Blade heard Alixa gasp and saw her point to the men with a shaking finger and heard Brora curse. The rest of the men knew nothing about the affair of Indhios and what his device on the shields of the approaching men might mean, but they silently turned their heads to look.
As if in response to Alixa's gesture, the company commander halted his men some thirty feet away and dressed their lines. He himself stepped out in front and shouted at the pirates, his words coming raggedly against the wind:
«By the laws of the Kingdom of Royth and by the authority invested in me by the Lord of Grand Ayesh, the Count Indhios, High Chancellor of the Realm, and-«He lost the thread of his remarks and mumbled for a moment. This drew a laugh from the pirates. Then he recovered himself and went on. «By these I declare that you, being notorious pirates of Neral now under the authority of the King of Royth, shall at once forfeit your lives if you do not submit peacefully.» He turned to his men and motioned. The rasp of swords being drawn came clearly to Blade's ears.

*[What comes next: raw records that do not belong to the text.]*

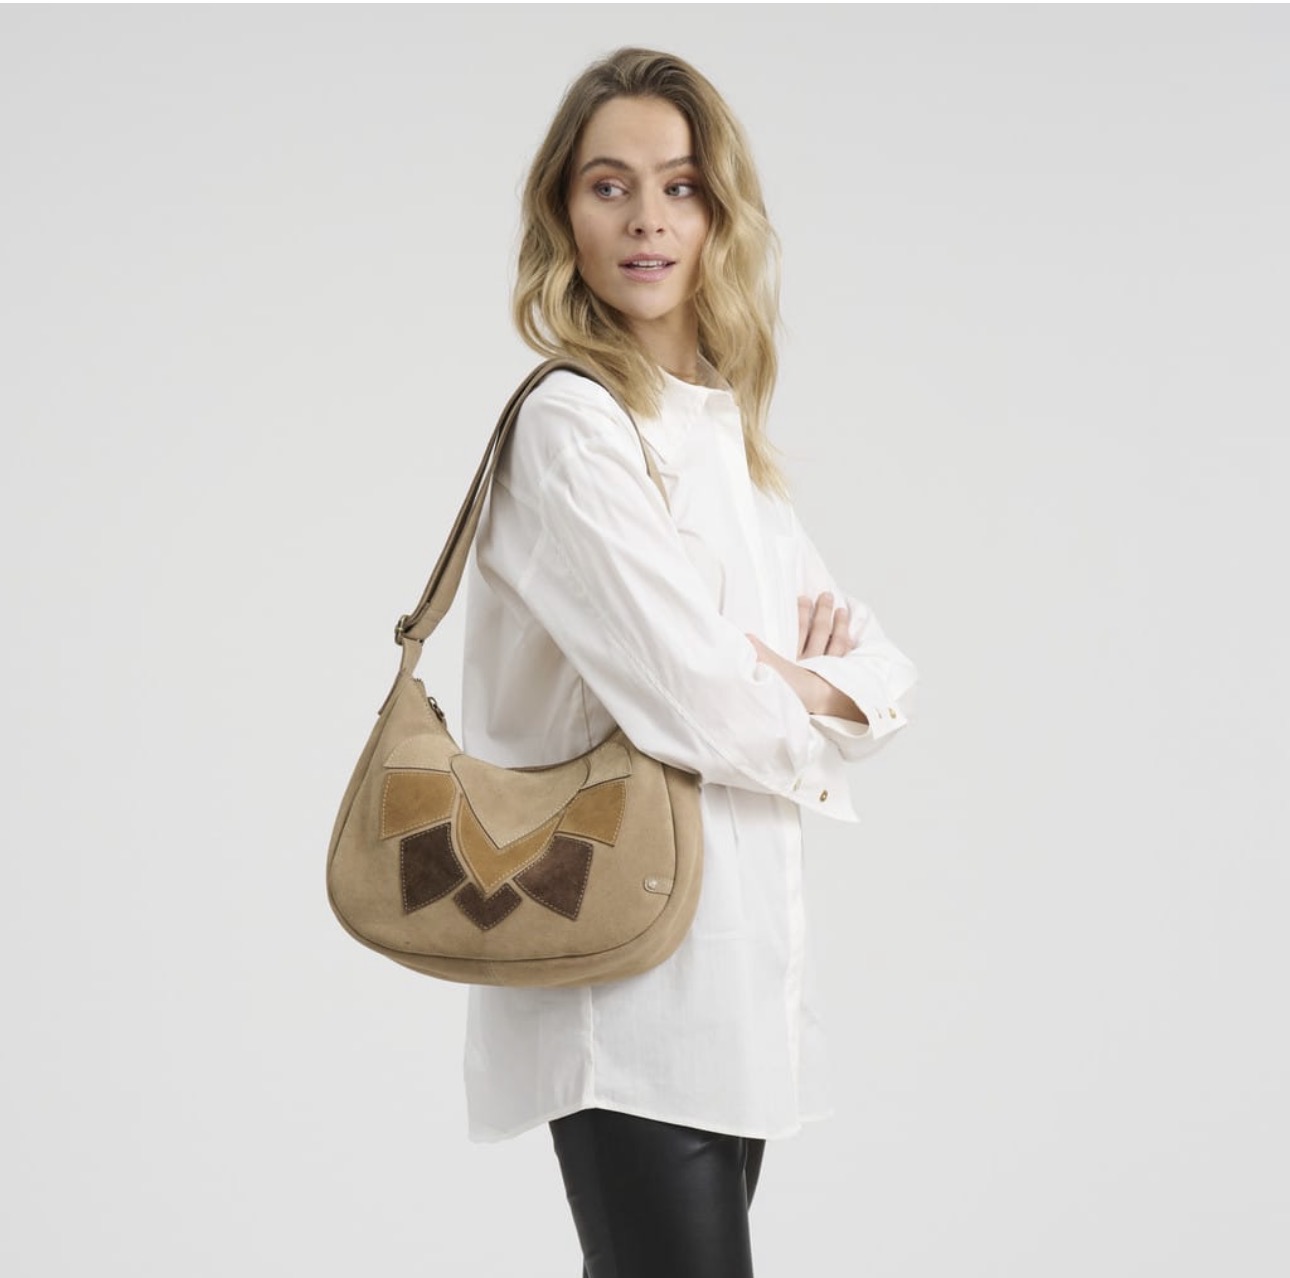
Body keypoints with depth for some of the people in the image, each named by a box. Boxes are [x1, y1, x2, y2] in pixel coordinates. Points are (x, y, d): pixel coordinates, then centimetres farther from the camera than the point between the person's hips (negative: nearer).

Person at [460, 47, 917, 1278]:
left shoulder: (720, 426, 14)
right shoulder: (569, 427, -12)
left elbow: (882, 669, 14)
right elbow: (692, 698, -20)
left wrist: (811, 680, -8)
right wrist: (807, 722, 1)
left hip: (732, 942, 8)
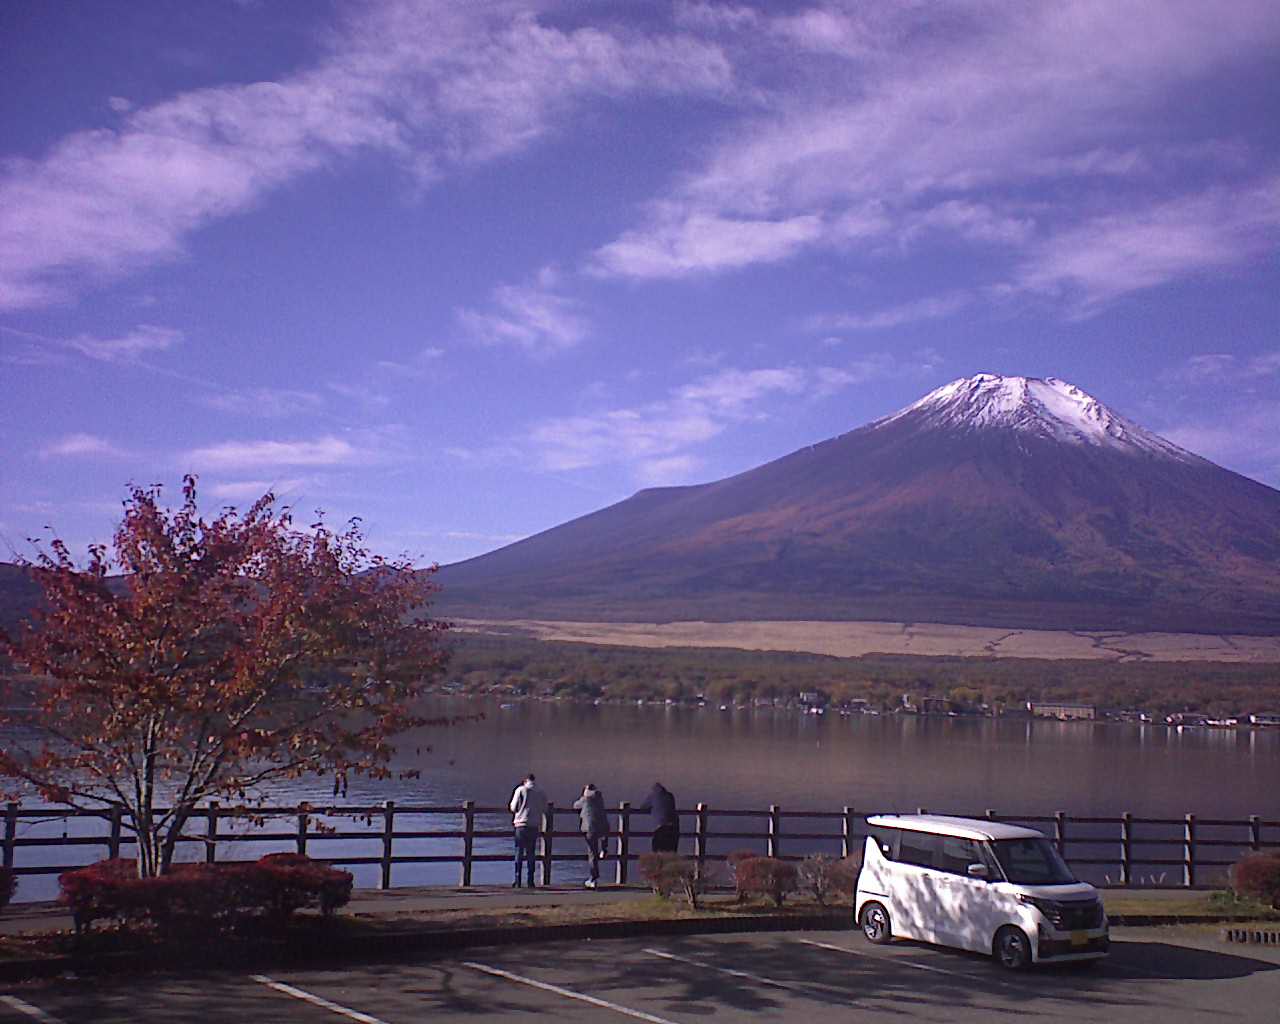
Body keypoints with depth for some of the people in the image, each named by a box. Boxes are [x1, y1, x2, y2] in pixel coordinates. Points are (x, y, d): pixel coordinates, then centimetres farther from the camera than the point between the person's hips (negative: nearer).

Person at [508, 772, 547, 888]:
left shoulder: (520, 790, -2)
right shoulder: (541, 793, 5)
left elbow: (513, 807, -1)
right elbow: (544, 809, 11)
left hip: (521, 824, -2)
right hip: (535, 825, 2)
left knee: (519, 852, 3)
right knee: (531, 853, 10)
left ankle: (517, 881, -3)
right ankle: (530, 881, 7)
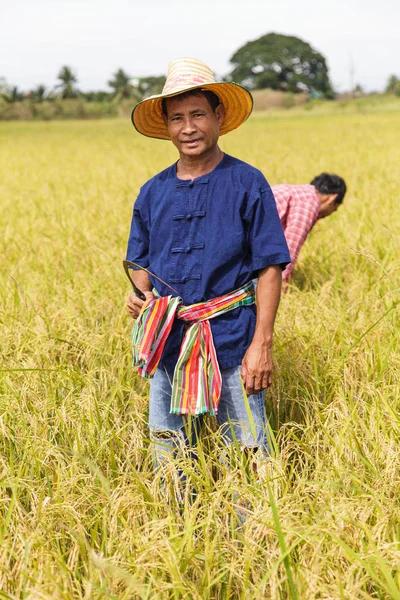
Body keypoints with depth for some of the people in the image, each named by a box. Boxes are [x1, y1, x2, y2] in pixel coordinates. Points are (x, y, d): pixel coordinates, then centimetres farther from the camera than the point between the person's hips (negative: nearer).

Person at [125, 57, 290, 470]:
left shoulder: (247, 184, -6)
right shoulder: (153, 192, 7)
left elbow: (270, 268, -6)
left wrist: (262, 344, -12)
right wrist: (139, 296, -6)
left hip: (232, 341, -4)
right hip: (168, 344, 4)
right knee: (167, 454, 14)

The pirates were outnumbered nearly two to one, more in that some were wounded and all were exhausted, and had nothing but their daggers. Still, Blade heard a growl behind him as the pirates rose to their feet and faced the soldiers. He shook his head sharply. A fight would be suicide for all of them-and against soldiers in the pay of Indhios might also lead to Alixa's being «accidentally» killed. He stepped forward.

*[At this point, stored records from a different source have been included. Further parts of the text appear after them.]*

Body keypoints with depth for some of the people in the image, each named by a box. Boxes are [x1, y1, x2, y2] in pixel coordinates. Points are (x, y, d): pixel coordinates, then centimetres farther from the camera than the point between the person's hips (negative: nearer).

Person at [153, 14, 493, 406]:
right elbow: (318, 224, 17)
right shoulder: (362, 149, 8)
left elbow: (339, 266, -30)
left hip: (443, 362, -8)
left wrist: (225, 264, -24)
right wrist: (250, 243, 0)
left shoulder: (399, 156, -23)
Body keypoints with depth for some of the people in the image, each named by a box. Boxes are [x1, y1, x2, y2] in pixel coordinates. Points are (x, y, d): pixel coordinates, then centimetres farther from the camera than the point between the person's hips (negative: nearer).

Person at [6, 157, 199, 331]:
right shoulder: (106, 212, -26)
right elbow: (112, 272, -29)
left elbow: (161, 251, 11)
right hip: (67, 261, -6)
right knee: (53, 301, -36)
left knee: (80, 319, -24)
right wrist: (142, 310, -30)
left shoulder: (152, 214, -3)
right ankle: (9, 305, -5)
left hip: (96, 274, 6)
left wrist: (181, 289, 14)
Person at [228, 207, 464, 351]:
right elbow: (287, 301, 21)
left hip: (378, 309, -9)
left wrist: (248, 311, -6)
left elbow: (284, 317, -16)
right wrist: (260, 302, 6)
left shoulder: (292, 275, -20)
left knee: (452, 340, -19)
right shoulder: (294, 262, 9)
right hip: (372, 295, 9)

«We are forswearing the Brotherhood, Captain. I-«
«I have no authority to accept pirates into pardon, man,» said the captain crisply. «Now-will your ruffians disarm, or shall I order the advance?» And he cast an unmistakable look of recognition at Alixa.
Blade drew his dagger, held it for a moment while he glared at the captain, then threw it point down into the sand. Behind him, the pirates did the same. As the soldiers advanced, pulling ropes from their belts to bind the prisoners, Blade stood rocklike, cursing savagely under his breath. They had managed a desperately dangerous voyage in safety, then thrown it all away trying to reach a port where Indhios would not find it easy to reach them. Tuabir and a third of the crew were dead, and after all of it here they had stepped straight into Indhios' hands, as if they had steered straight up to his private landing place. It was a damnable irony, and might rapidly become much worse.